| US 7,548,929 B2 | ||
| System and method for determining semantically related terms | ||
| Robert J. Collins, Carlsbad, Calif. (US); Graham Harris, Altadena, Calif. (US); Jesse Harris, Van Nuys, Calif. (US); Grant Kushida, Los Angeles, Calif. (US); Lance Riedel, Altadena, Calif. (US); Mohammad Sabah, North Hollywood, Calif. (US); Shaji Sebastian, Pasadena, Calif. (US); Jeff Yuan, Pasadena, Calif. (US); and Yiping Zhou, Sunnyvale, Calif. (US) | ||
| Assigned to Yahoo! Inc., Sunnyvale, Calif. (US) | ||
| Filed on May 11, 2006, as Appl. No. 11/432,266. | ||
| Claims priority of provisional application 60/703904, filed on Jul. 29, 2005. | ||
| Prior Publication US 2007/0027864 A1, Feb. 01, 2007 | ||
| Int. Cl.

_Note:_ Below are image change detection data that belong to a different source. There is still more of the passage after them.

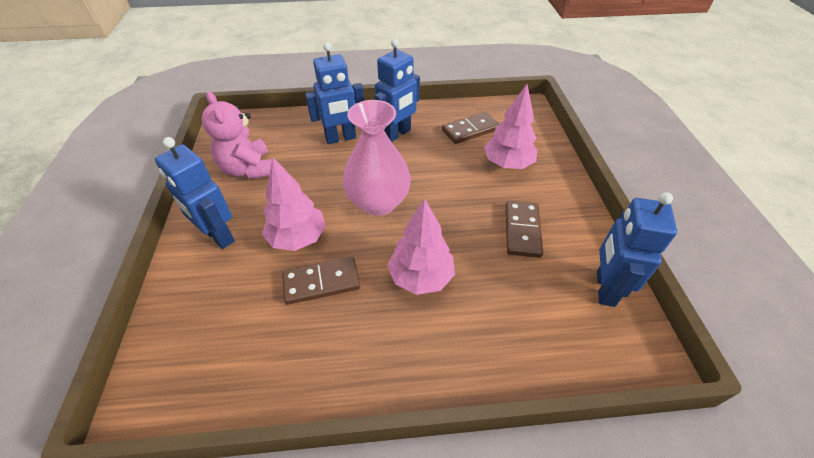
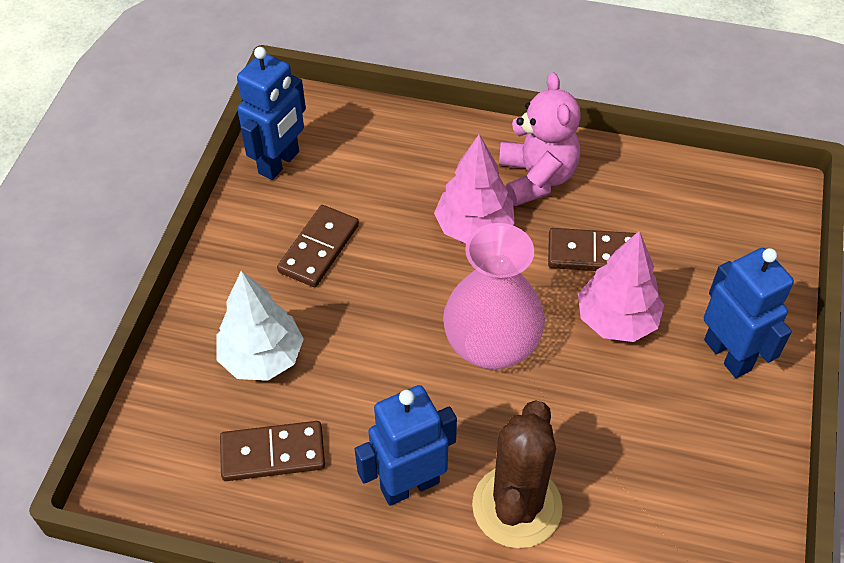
camera: 160 degrees left, 5 degrees up
pink teddy bear [202,91,272,179] -> pink teddy bear moved to [499,72,581,206]
blue robot [305,42,364,144] -> brown cactus [472,400,563,548]
pink tree [484,84,537,169] -> white tree [217,271,304,381]

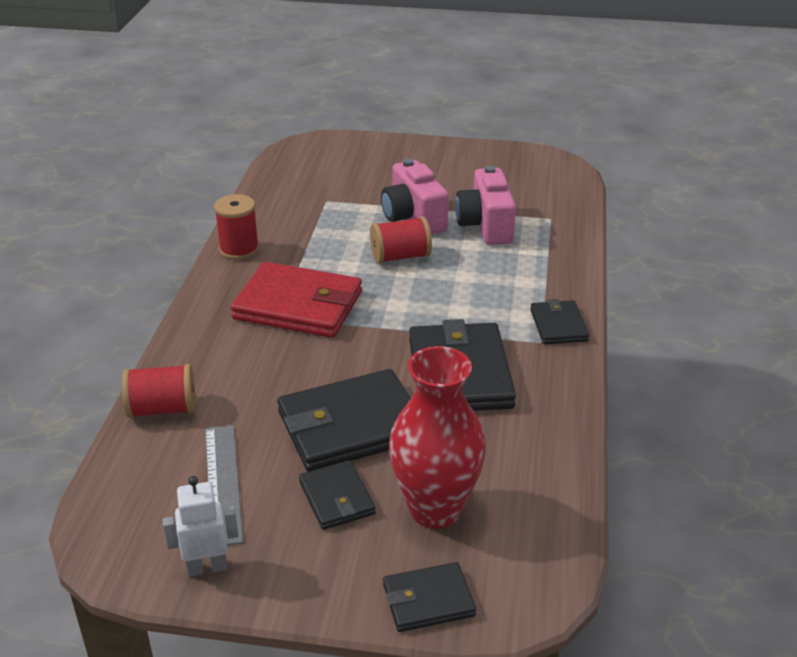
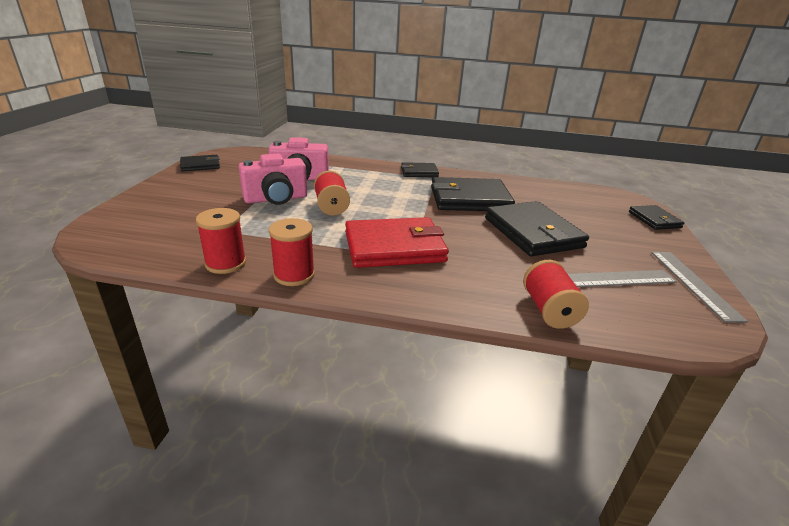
camera: 90 degrees left, 5 degrees down
white robot [163,476,239,577] -> grey ruler [651,252,748,322]
red wallet [231,262,362,338] -> red wallet turned 60 degrees clockwise [345,217,449,268]
black wallet [299,460,376,530] -> black wallet moved to [180,155,220,171]
red vase [389,346,486,529] -> none
none -> red spool [196,208,246,274]

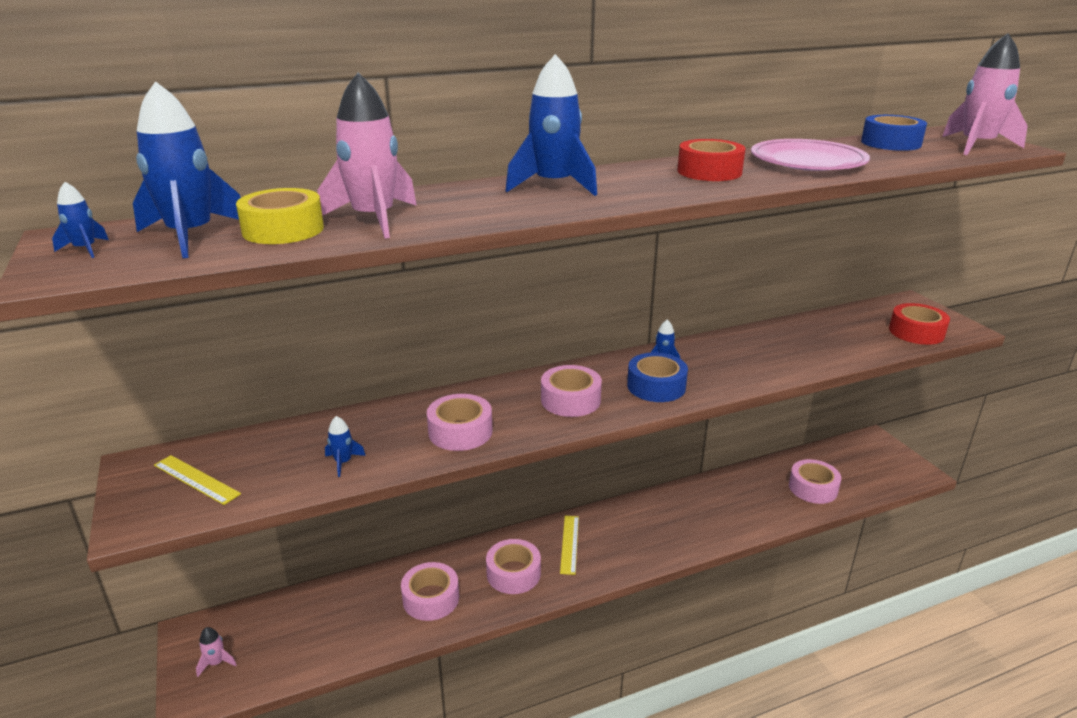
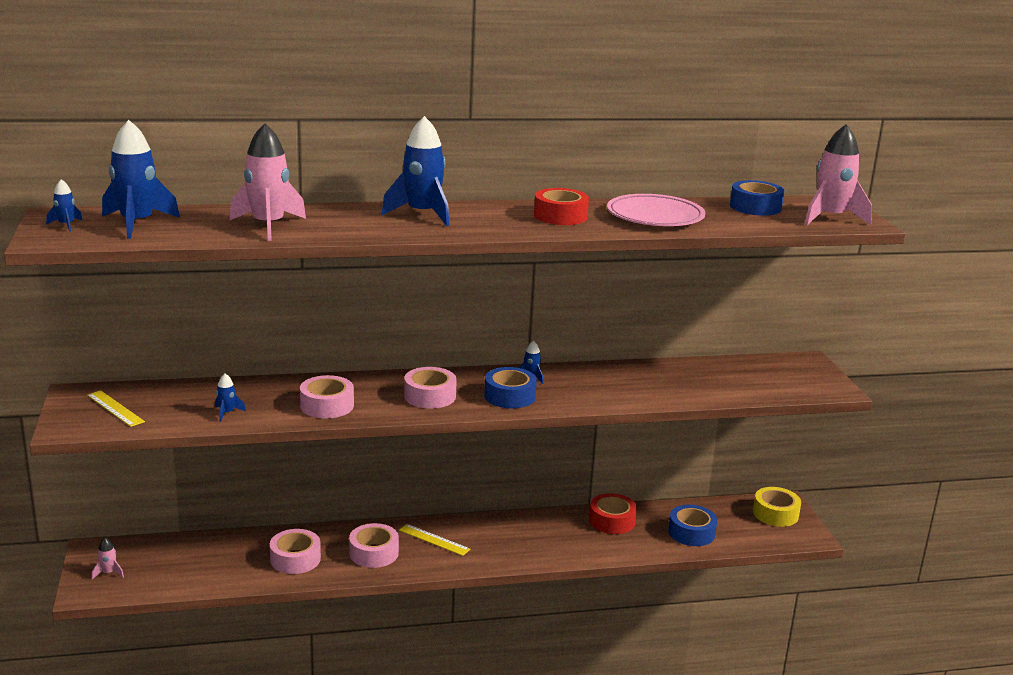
camera: 10 degrees right, 5 degrees down
yellow tape [236,188,324,244] -> yellow tape moved to [753,487,801,527]
yellow ruler [560,516,579,575] -> yellow ruler turned 75 degrees counterclockwise [399,524,470,556]
pink tape [789,459,841,504] -> blue tape [668,505,717,546]
red tape [889,303,950,345] -> red tape moved to [589,493,637,534]

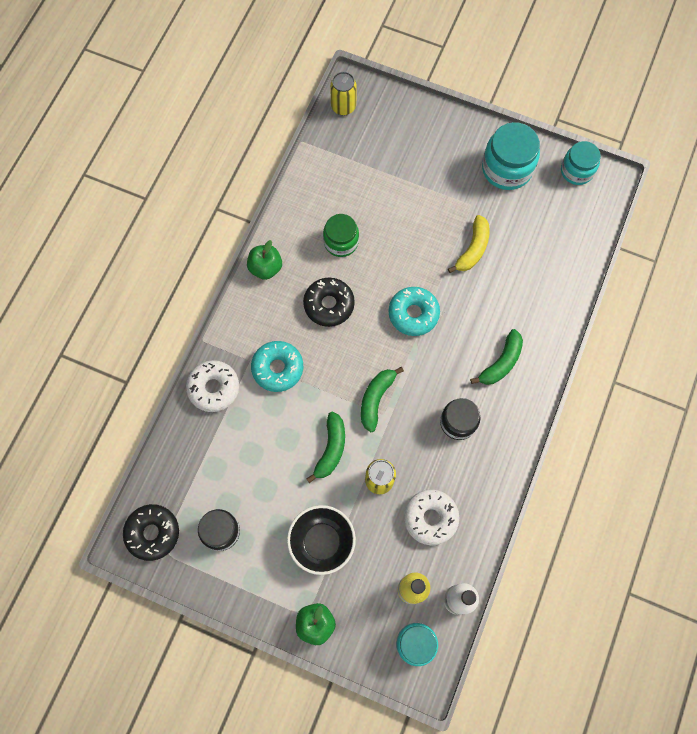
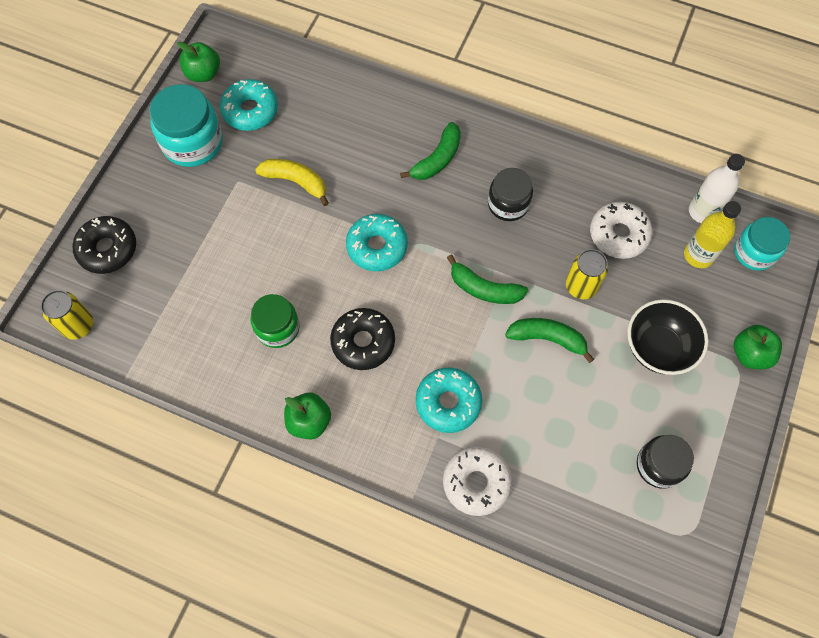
camera: 90 degrees left, 5 degrees down
black donut [123,504,179,561] -> black donut moved to [73,216,136,274]
green banana [470,329,523,385] -> green banana turned 90 degrees clockwise [400,122,461,180]
turquoise jar [561,141,601,185] -> green apple [177,42,220,82]
none -> turquoise donut [220,79,278,131]

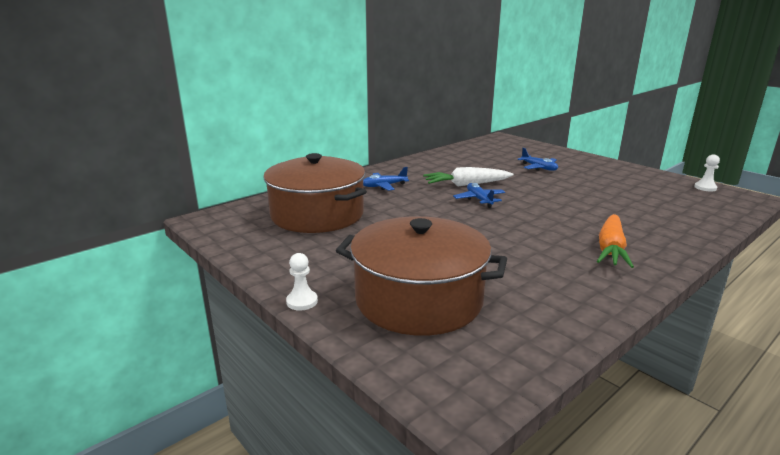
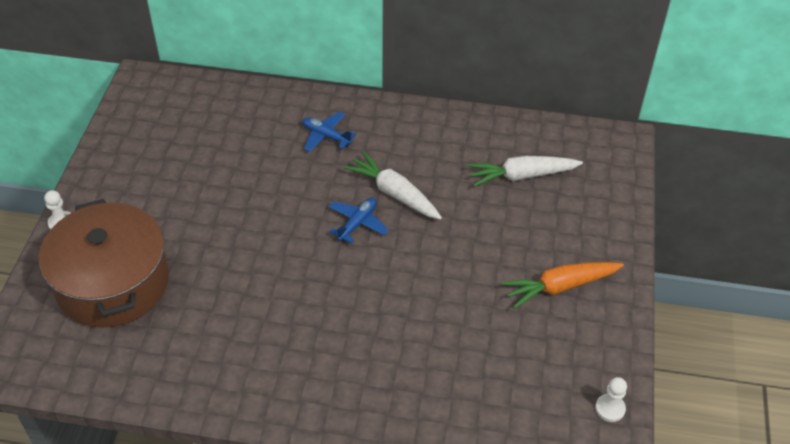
camera: 50 degrees right, 25 degrees up
brown pot [263,153,367,233] -> none
blue plane [517,148,558,171] -> none
orange carrot [597,214,634,268] -> orange carrot moved to [501,262,624,309]
none -> white carrot [467,156,583,187]

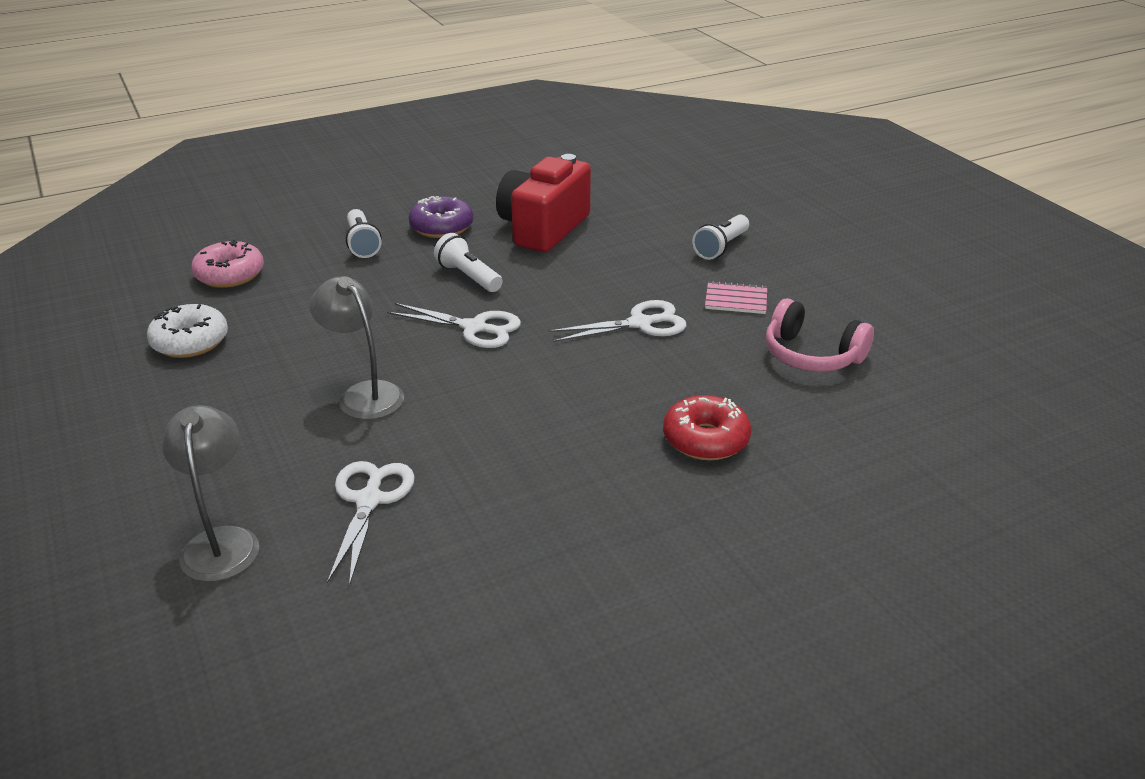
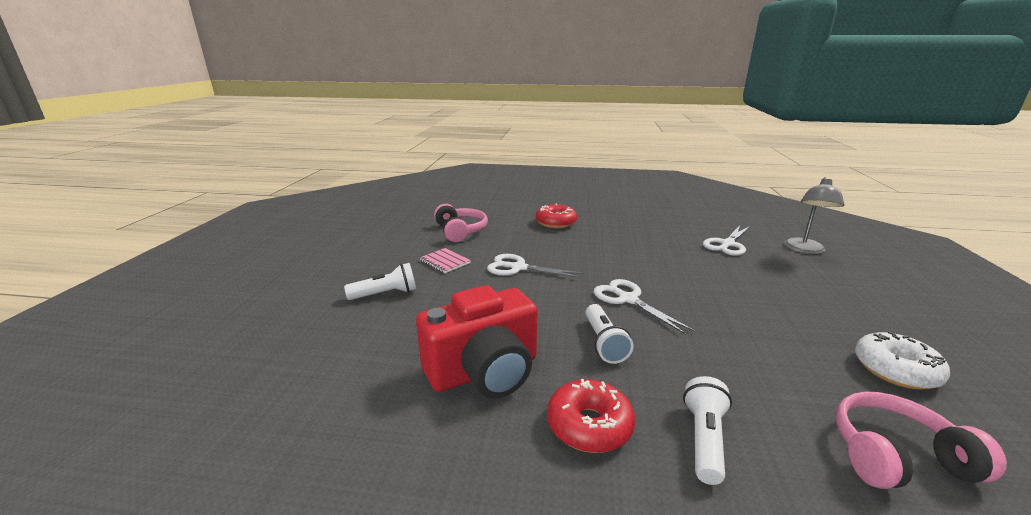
camera: 145 degrees left, 10 degrees down
pink donut [191,240,264,288] -> pink headphones [835,391,1007,489]
grey lamp [310,276,404,420] -> none
purple donut [409,196,473,238] -> red donut [547,379,635,453]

G06F 17/30 (2006.01) | ||
| U.S. Cl. 707—101 | 23 Claims |

| 1. A method for determining semantically related terms, comprising:
receiving one or more seed terms;
searching a first index to determine a plurality of webpages associated with the seed terms, the first index comprising a
plurality of terms and for each term of the plurality of terms, an association between one or more webpages and the term;
searching a second index to determine a plurality of potential terms associated with the plurality of webpages associated
with the seed terms, the second index comprising a plurality of identifiers for webpages and for each webpages of the plurality
of identifiers for webpages, an association between one or more terms and the webpage;
sending at least one term of the plurality of potential terms to a user to suggest the at least one term of the plurality
of potential terms to the user;
receiving an indication of relevance of at least one suggested term to the user;
modifying with a processor the terms which comprise the seed terms based at least in part on the received indication of relevance;
receiving an indication that a first term is relevant to the user; and
modifying with a processor the seed terms to comprise the first term as a positive seed term;
wherein receiving one or more seed terms comprises;
receiving a location of a webpage
retrieving with a processor the content of the webpage from the location of the webpage;
stripping code from the content of the webpage with a processor;
pulling one or more terms from the content of the webpage; and
weighing each term of the one or more terms pulled form the content of the webpage with a processor based on a location of
where the term was located on the webpage.
|